•29•

295 83 25
                                    

"Salah satu di antara kita berdua akan mati, Kangmin."

Kangmin meremas pinggiran sprei kasurnya ketika Yongseung mengingatkannya akan hal itu. "Kita akan tahu hasilnya setelah kita mencoba."

Hening. Yongseung tidak menjawab. Hal itu membuat Kangmin berpikir mungkin sahabatnya itu sedang ketakutan sekarang.

"Lo takut? Halah nggak peduli lo takut atau enggak tunggu gue sebentar. Gue bakal ke rumah lo."

Tidak ada jawaban di seberang sana namun Kangmin tetap bergegas memakai hoodie miliknya dan membawa tas ranselnya.

"Tunggu sebentar ya, jangan matiin telepon gue mau nyari taksi bentar soalnya ortu gue lagi gak ada di rumah." ujar Kangmin lagi.

Kali ini bukan hanya tidak menjawab tetapi sang penelepon justru menutup sambungan telepon mereka.

Kangmin mengernyit menatap ponselnya. "Kok dimatiin sih?"

Mendapat sesuatu yang janggal dari kejadian tersebut ia segera berlari keluar kompleks perumahan tempat tinggalnya. Bergegas menuju jalan raya, mencari taksi untuk segera pergi ke rumah sahabatnya.

Seraya mencari taksi Kangmin menelepon sang Mama. Bagaimanapun juga Mamanya harus tahu hal ini.

"Halo, Ma?"

"Halo, Nak, ada apa?"

"Kangmin mau izin nginep di rumah Yongseung."

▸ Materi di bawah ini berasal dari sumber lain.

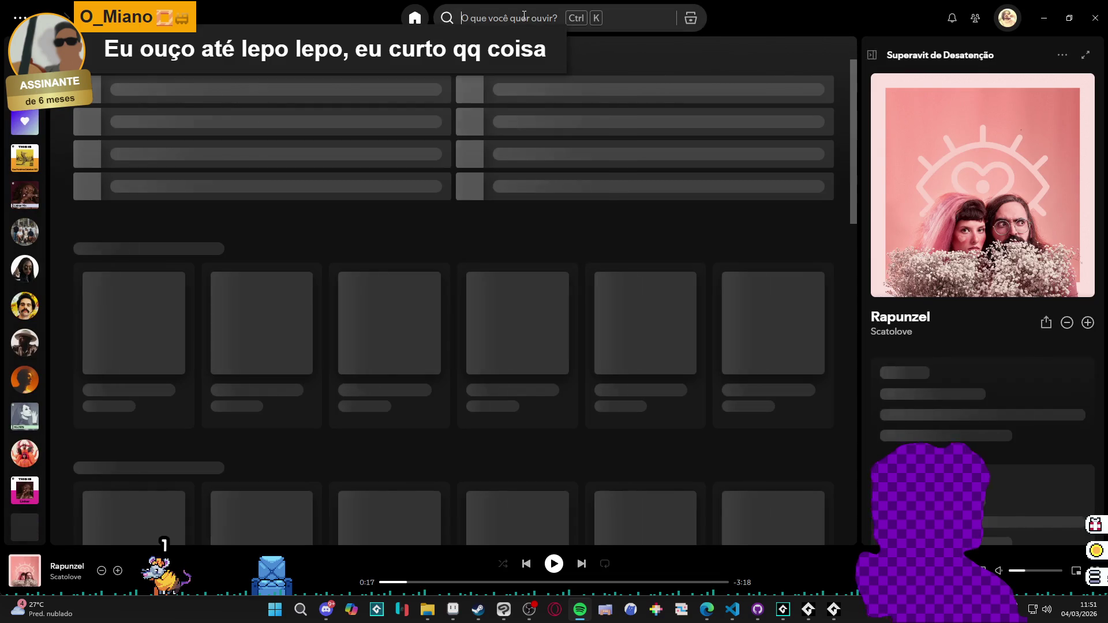
Search Spotify for 'supercombo dolares', then switch back to Aseprite.
click(524, 17)
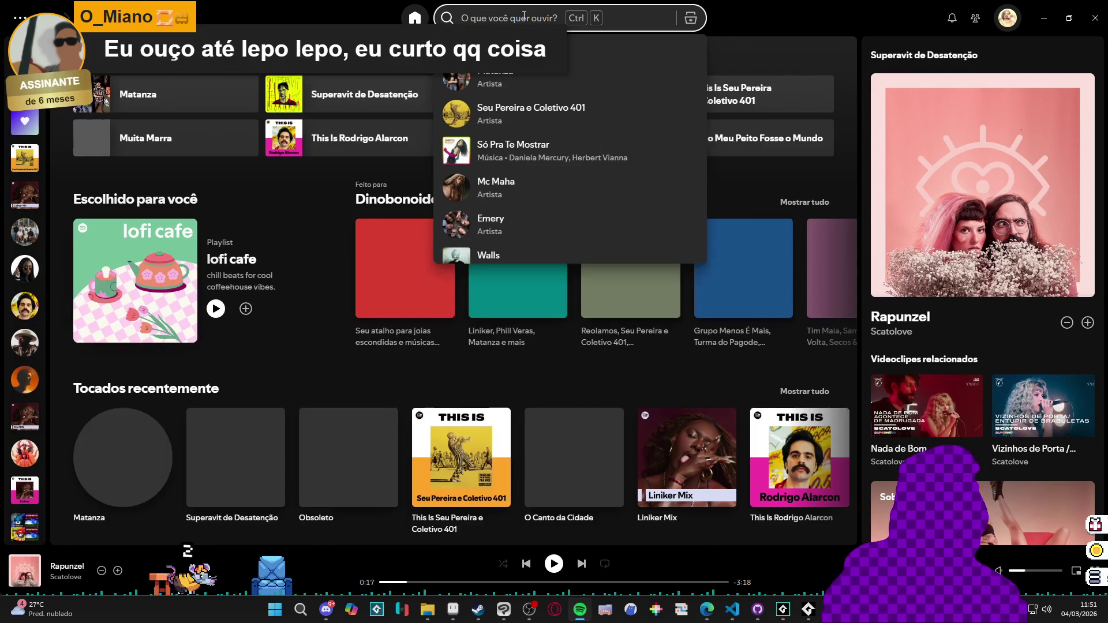
text(supercombo dolares)
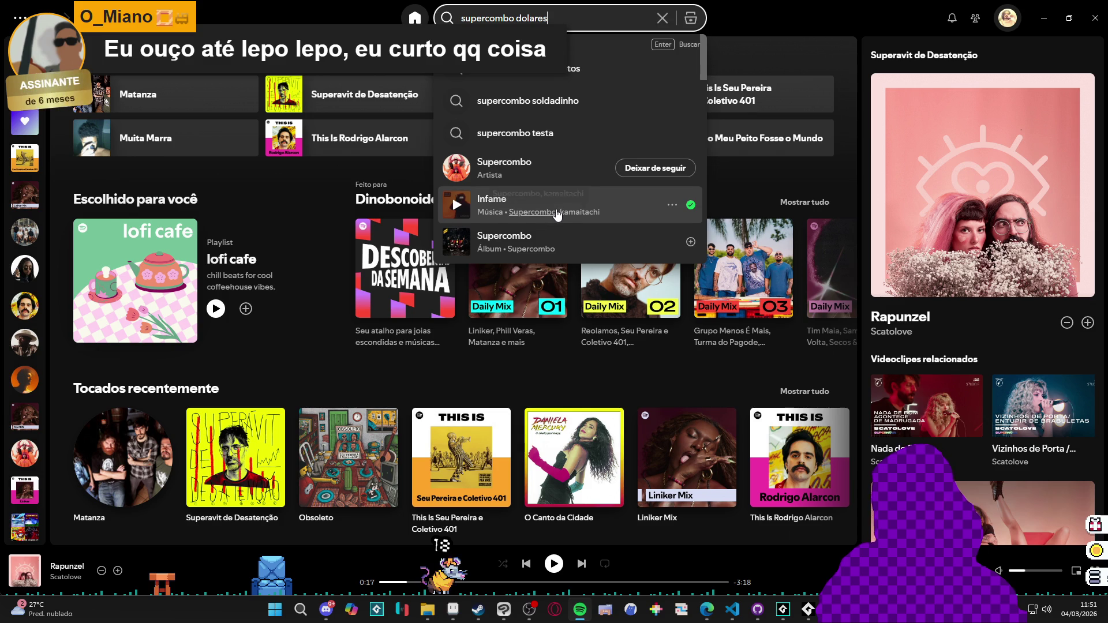
key(Return)
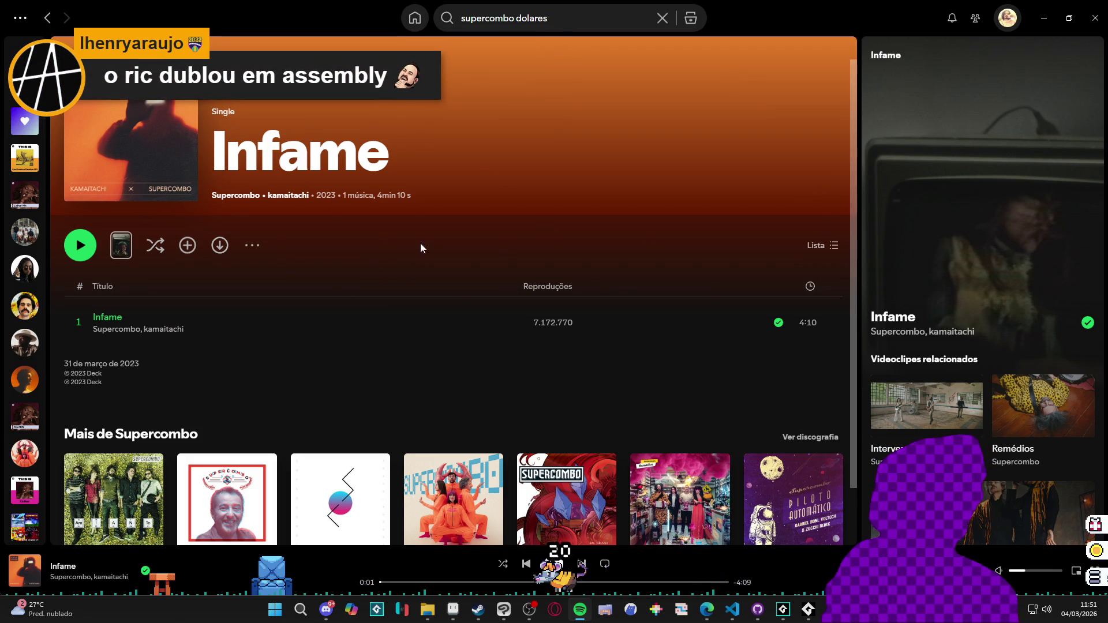
key(alt+Tab)
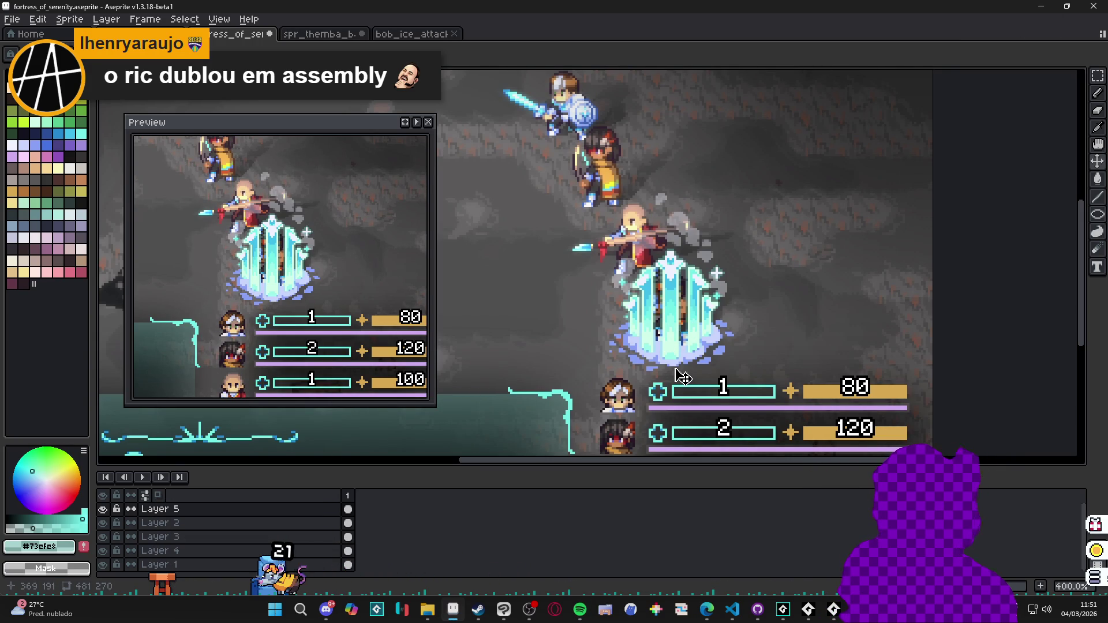
Switch to the Eraser while zooming in and out over the scene.
key(e)
scroll(675, 356, up, 6)
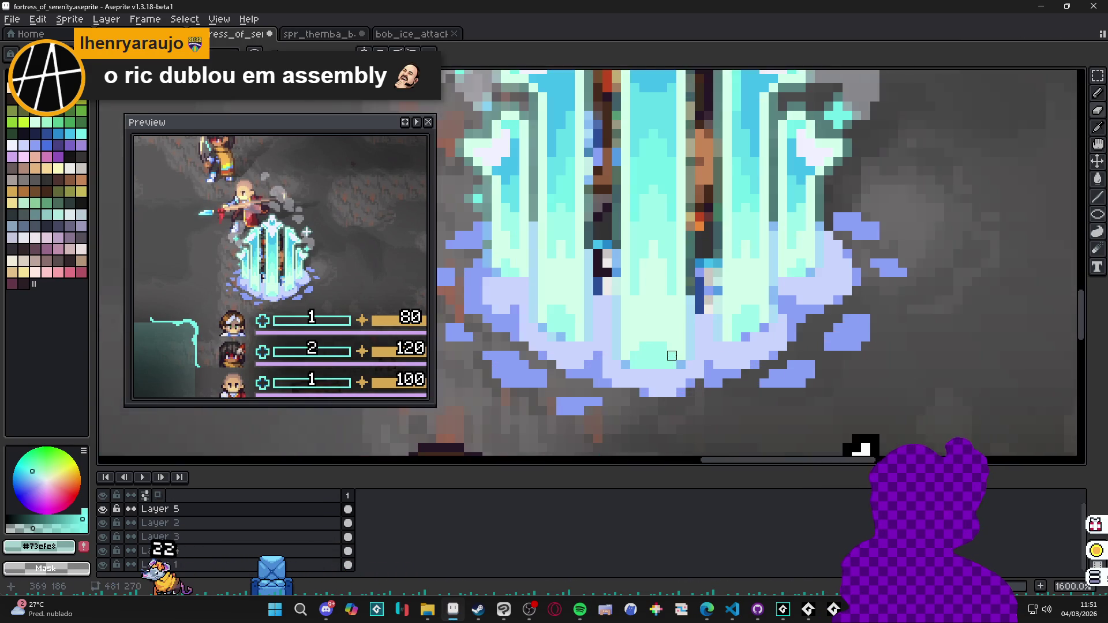
scroll(681, 356, down, 2)
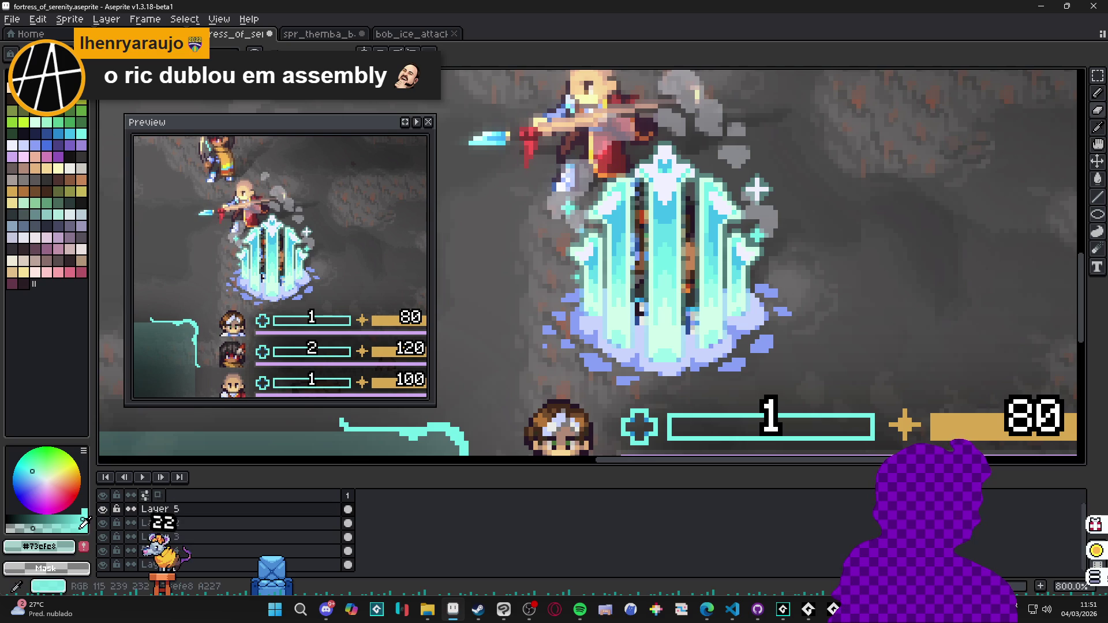
scroll(673, 355, up, 5)
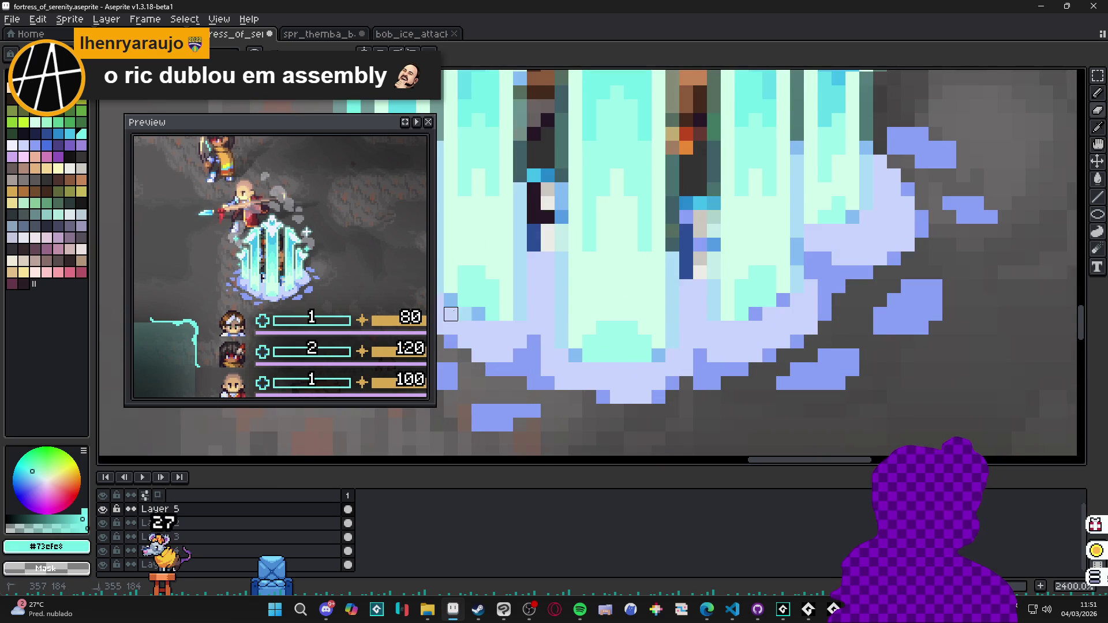
scroll(783, 300, down, 7)
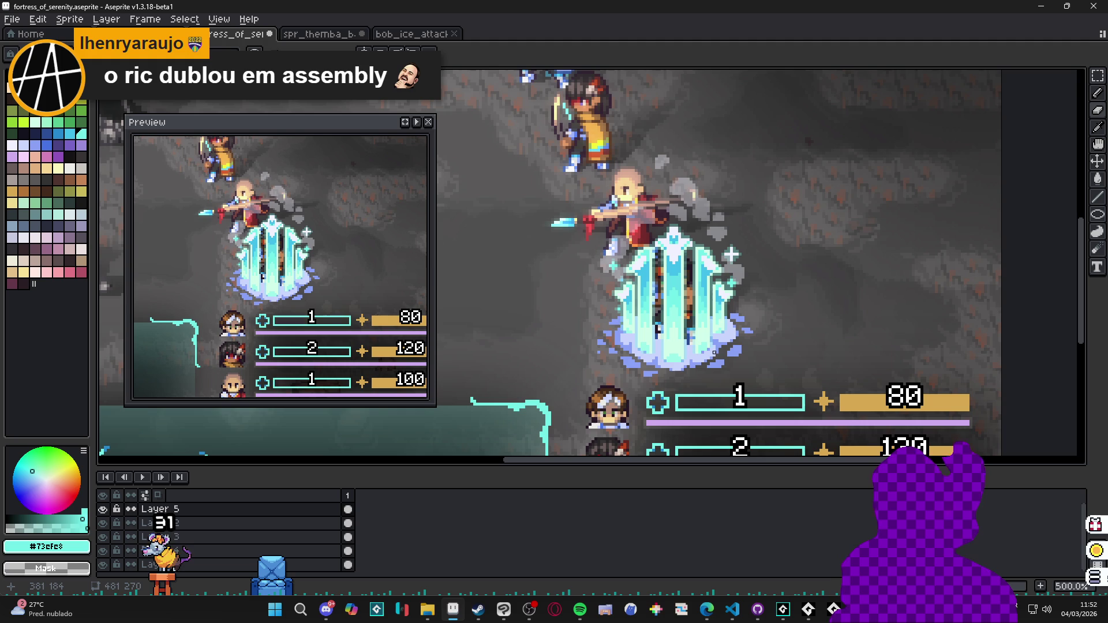
Toggle the smoke and ice-crystal layers off and on to compare, then select Layer 5.
click(104, 510)
click(104, 510)
click(103, 525)
click(103, 525)
click(103, 525)
click(104, 525)
click(103, 525)
click(103, 525)
click(104, 510)
click(104, 510)
click(234, 512)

"Oh temen kamu yang katanya jadi takdir sang iblis itu?"

"Iya."

"Beneran cuma nginep?"

Kangmin mengigit bibir bawahnya. Ia tidak tahu harus menjawab apa. Ia takut Mamanya akan khawatir.

"Kangmin... Dengerin Mama, Mama tahu kamu kesana bukan sekedar nginep kan?"

Kali ini Kangmin terisak. Jujur ia sedikit takut mengatasi semua ini.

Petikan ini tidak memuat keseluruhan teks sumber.